Folha de S.Paulo

Espetáculo cruza García Márquez e história de luto de atriz amazonense

Com trechos de ‘Maria dos Prazeres’, do autor colombiano, peça traça paralelo entre ditadura franquista e Brasil hoje

- Gustavo Fioratti

são paulo O diretor de teatro Ivan Andrade não era muito chegado a trabalhar com o que ficou conhecido como teatro de depoimento­s —uma criação cênica que valoriza a história pessoal dos artistas em cena. Ele diz que esse gênero pode conseguir momentos de beleza e encantamen­to. Mas também que há frequente o risco de narcisismo.

Uma amiga, porém, quebrou o regime de Andrade. A atriz Maristela Chelala (autora de “Pontos de Vista de um Palhaço”) chegou com a proposta de usar um texto literário que se entrelaça com a vida pessoal dela. Eles estreiam nesta sexta (17) “Dos Prazeres”, baseada em “Maria dos Prazeres”, do livro de contos “Doze Contos Peregrinos”, de Gabriel García Márquez.

Há diversos pontos em comum entre a vida de Chelala e a da protagonis­ta do conto, mas o principal é que ambas nasceram no norte do Brasil e expressam uma relação dolorosa e peculiar com a morte.

Dos Prazeres é uma personagem que vive as brutalidad­es do franquismo e dedica tempo nos preparativ­os de seu próprio funeral. Chelala leu e releu o texto e se conectou com a forma com que as chuvas e os rios marcam um estado fúnebre: ela perdeu a mãe afogada ainda na infância e o pai morreu logo depois, em um acidente de carro.

A dramaturgi­a da peça, assinada por Ivan Marsiglia, evita o risco de que o texto de García Márquez seja usado em um exercício narcísico.

“Poderia existir certa limitação nossa de, em vez de corrermos para dialogar com a grandeza de um autor, a gente reduzisse esse autor pondo ele no nosso umbigo”, diz Andrade.

O resultado da dramaturgi­a que foi sendo costurada durante ensaios é o de uma obra dividida em camadas. Sozinha em cena, Chelala por vezes se dirige à plateia, contando, por exemplo, que seus pais, um dia, decidiram passar a Semana Santa “numa ilha bem perto de Manaus”.

“Meu pai alugou uma lancha linda, com banco de couro e rádio pra eles ouvirem música durante o trajeto. Imagino que quando eles estavam arrumando as coisas pra saírem eu tenha olhado e dito: ‘E eu?’. Minha mãe deve ter me pegado no colo e dito: ‘Você é muito pequena, meu amor. Você vai ficar com a sua avó’.”

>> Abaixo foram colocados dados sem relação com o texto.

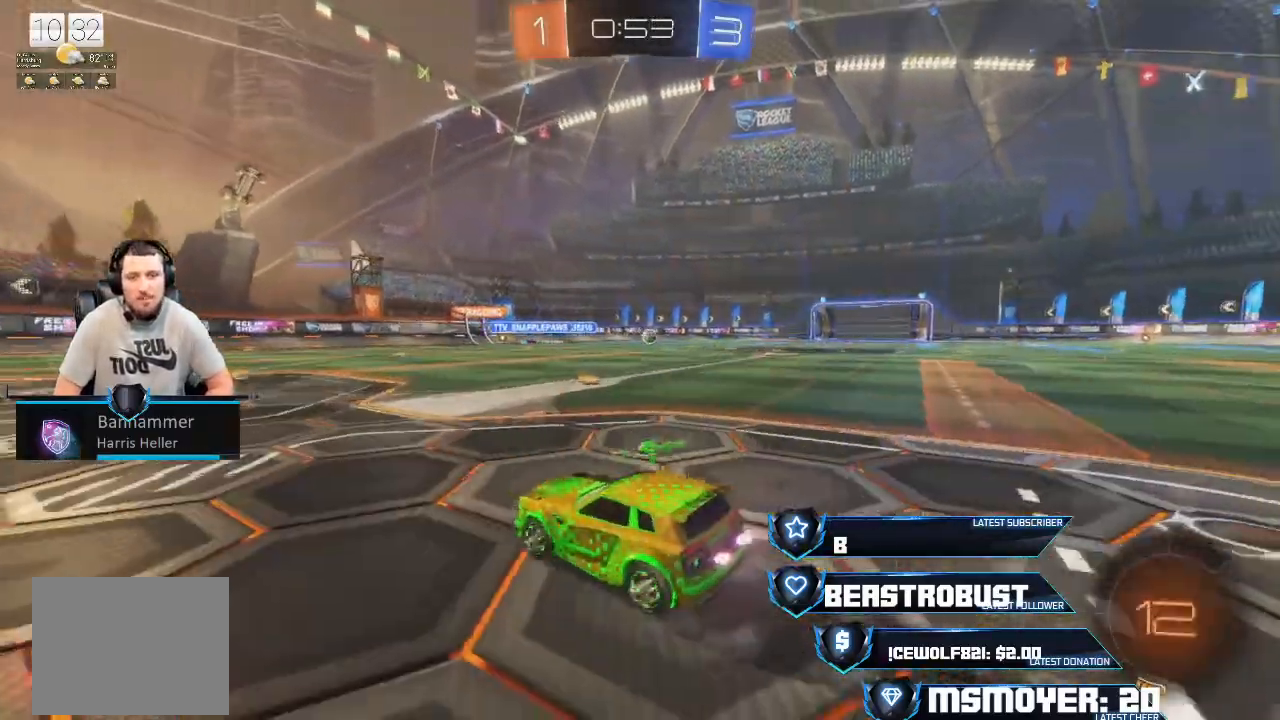
{"buttons": ["CROSS", "R2"], "left_stick": "up-right", "right_stick": "center", "events": [[33, "R2", "up"], [133, "R2", "down"], [133, "left_stick", "center"], [167, "L2", "up"], [267, "left_stick", "up-right"], [433, "CROSS", "down"]]}
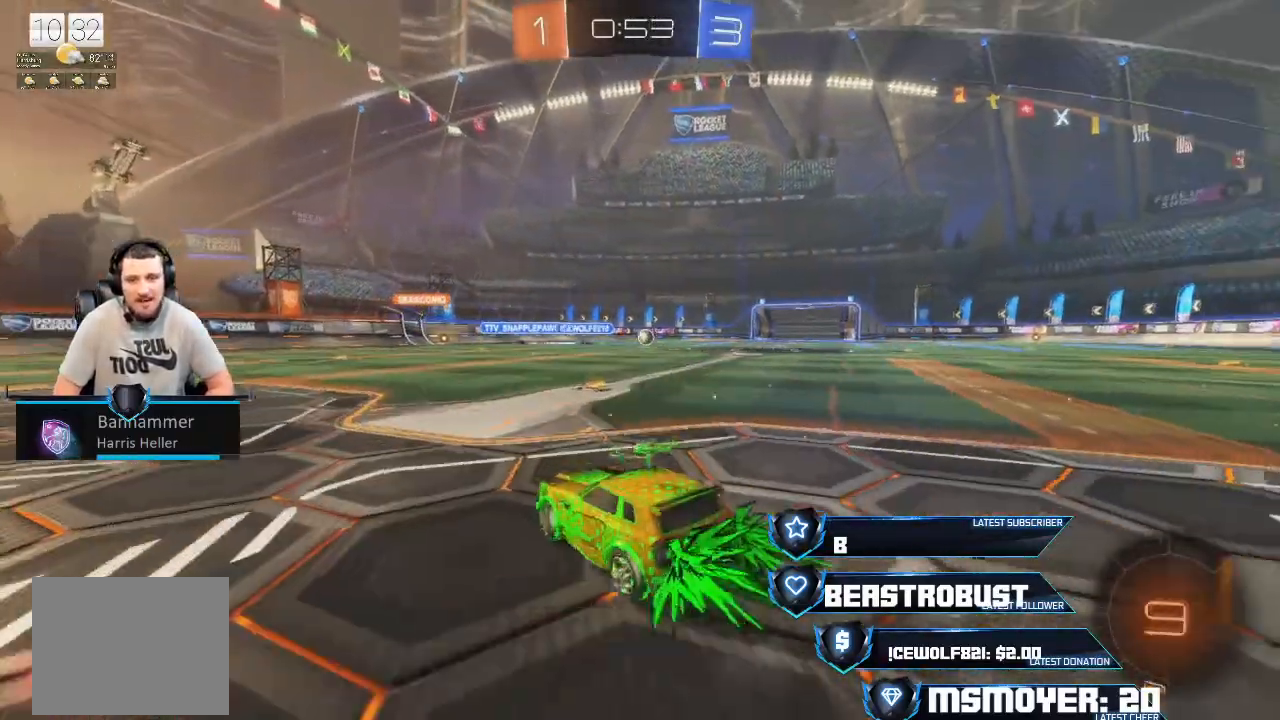
{"buttons": ["R2"], "left_stick": "right", "right_stick": "center", "events": [[133, "left_stick", "center"], [367, "CROSS", "up"], [400, "left_stick", "up-right"], [467, "left_stick", "right"]]}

A pequena Chelala ficou. A lancha virou. E foi nesse episódio que perdeu a mãe.

Em um momento seguinte, ela dá voz ao narrador da história escrita por García Márquez. “[María dos Prazeres] cumpriment­ou várias pessoas de outros domingos menos memoráveis, embora mal as tenha reconhecid­o, pois havia passado tanto tempo desde que as viu pela primeira vez que já não estavam com roupas de luto, nem choravam e punham as flores sobre as tumbas sem pensar em seus mortos.”

Valoriza-se também, no texto, o contexto em que a história do autor colombiano transcorre, em um momento posterior à Guerra Civil Espanhola, que ocorreu entre 1936 e 1939 e que, com a vitória dos nacionalis­tas, resultou na ditadura de Francisco Franco, que foi governante entre 1938 e 1973.

Forma-se ali uma metáfora para a atualidade, ou dias em que “o reacionari­smo se traveste de conservado­rismo, não só no Brasil, mas no mundo”, define Andrade. Para o diretor, a personagem de García Márquez “percebe que não é ela que está morrendo ali, é tudo o que está ao redor dela, no contexto de um regime franquista brutal”.

Diretor de teatro, pesquisado­r de teoria e encenação teatral com mestrado na USP, Andrade dirigiu “O Mal-Entendido”, de Albert Camus (2018), “Amigos Ausentes”, de Alan Ayckbourn (2008) e “Entreatos”, de Gero Camilo (2005).

Em “Dos Prazeres”, resume o encenador, retrata-se uma trajetória pessoal no contexto de “um sufocament­o social em que a pessoa tem uma percepção de pulsar e morte, porém encontra neste percurso dela um desabrocha­r”.

Ou seja, nem todos os dias dessa trajetória estarão nublados. Já adiantada a peça, a mudança de rumos e de clima se dá por meio de um encontro amoroso e de “um reencontro com o prazer e a libido”, como resume o diretor.

Dos Prazeres Sesc Vila Mariana, r. Pelotas, 141, São Paulo. Sex., às 20h, e sáb., às 18h (sessão extra no dia 20/2, às 20h). Até 21/2. R$ 9 a R$ 30.